Tomas Bartalos commented on SPARK-4502:
---------------------------------------

I'm fighting with the same problem, few findings which are not obvious after reading the issue:
 * To use this feature, set _spark.sql.optimizer.nestedSchemaPruning.enabled=true_
 * According to my tests, fix works only for 1 level of nesting. For example _event.amount_ is ok, while _event.spent.amount_ reads the whole event structure :(

The only way how to optimise read of 2+ level nesting is to specify projected schema at read time (as suggested by [~aeroevan]):

_val df = spark.read.format("parquet").schema(projectedSchema).load(<path>)_

*This workaround can't be used on queries from thrift server and connected BI tools. Needless to say having this feature to work on any level of nesting would be just wonderful.*

This is a real performance killer for big deeply nested structures.
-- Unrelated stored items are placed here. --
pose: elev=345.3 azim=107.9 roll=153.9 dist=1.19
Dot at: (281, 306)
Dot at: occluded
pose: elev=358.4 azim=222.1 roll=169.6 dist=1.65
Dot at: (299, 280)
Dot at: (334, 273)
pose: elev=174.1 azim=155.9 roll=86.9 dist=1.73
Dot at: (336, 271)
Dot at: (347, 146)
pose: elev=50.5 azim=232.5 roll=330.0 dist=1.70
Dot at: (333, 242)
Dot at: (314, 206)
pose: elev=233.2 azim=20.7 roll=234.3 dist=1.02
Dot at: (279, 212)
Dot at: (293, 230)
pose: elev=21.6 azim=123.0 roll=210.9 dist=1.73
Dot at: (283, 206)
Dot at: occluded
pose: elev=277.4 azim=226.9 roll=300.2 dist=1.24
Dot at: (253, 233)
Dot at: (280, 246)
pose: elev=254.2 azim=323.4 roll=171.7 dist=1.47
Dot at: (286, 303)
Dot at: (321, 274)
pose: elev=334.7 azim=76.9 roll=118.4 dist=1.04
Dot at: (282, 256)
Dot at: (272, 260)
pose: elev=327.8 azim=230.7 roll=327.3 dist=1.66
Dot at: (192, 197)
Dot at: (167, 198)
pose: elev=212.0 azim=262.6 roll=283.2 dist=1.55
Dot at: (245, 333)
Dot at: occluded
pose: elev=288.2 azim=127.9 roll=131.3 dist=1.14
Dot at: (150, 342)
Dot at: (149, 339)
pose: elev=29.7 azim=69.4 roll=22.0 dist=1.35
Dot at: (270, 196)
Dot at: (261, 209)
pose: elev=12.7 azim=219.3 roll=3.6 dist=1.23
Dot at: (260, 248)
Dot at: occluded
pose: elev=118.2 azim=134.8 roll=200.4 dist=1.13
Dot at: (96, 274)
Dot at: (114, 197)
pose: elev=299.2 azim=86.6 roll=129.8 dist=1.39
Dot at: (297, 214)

My test for summing one field on top level vs. nested shows difference 2.5 min vs. 4 seconds

 

> Spark SQL reads unneccesary nested fields from Parquet
> ------------------------------------------------------
>
>                 Key: SPARK-4502
>                 URL: https://issues.apache.org/jira/browse/SPARK-4502
>             Project: Spark
>          Issue Type: Improvement
>          Components: SQL
>    Affects Versions: 1.1.0
>            Reporter: Liwen Sun
>            Assignee: Michael Allman
>            Priority: Critical
>             Fix For: 2.4.0
>
>
> When reading a field of a nested column from Parquet, SparkSQL reads and assemble all the fields of that nested column. This is unnecessary, as Parquet supports fine-grained field reads out of a nested column. This may degrades the performance significantly when a nested column has many fields. 
> For example, I loaded json tweets data into SparkSQL and ran the following query:
> {{SELECT User.contributors_enabled from Tweets;}}
> User is a nested structure that has 38 primitive fields (for Tweets schema, see: https://dev.twitter.com/overview/api/tweets), here is the log message:
> {{14/11/19 16:36:49 INFO InternalParquetRecordReader: Assembled and processed 385779 records from 38 columns in 3976 ms: 97.02691 rec/ms, 3687.0227 cell/ms}}
> For comparison, I also ran:
> {{SELECT User FROM Tweets;}}
> And here is the log message:
> {{14/11/19 16:45:40 INFO InternalParquetRecordReader: Assembled and processed 385779 records from 38 columns in 9461 ms: 40.77571 rec/ms, 1549.477 cell/ms}}
> So both queries load 38 columns from Parquet, while the first query only needs 1 column. I also measured the bytes read within Parquet. In these two cases, the same number of bytes (99365194 bytes) were read.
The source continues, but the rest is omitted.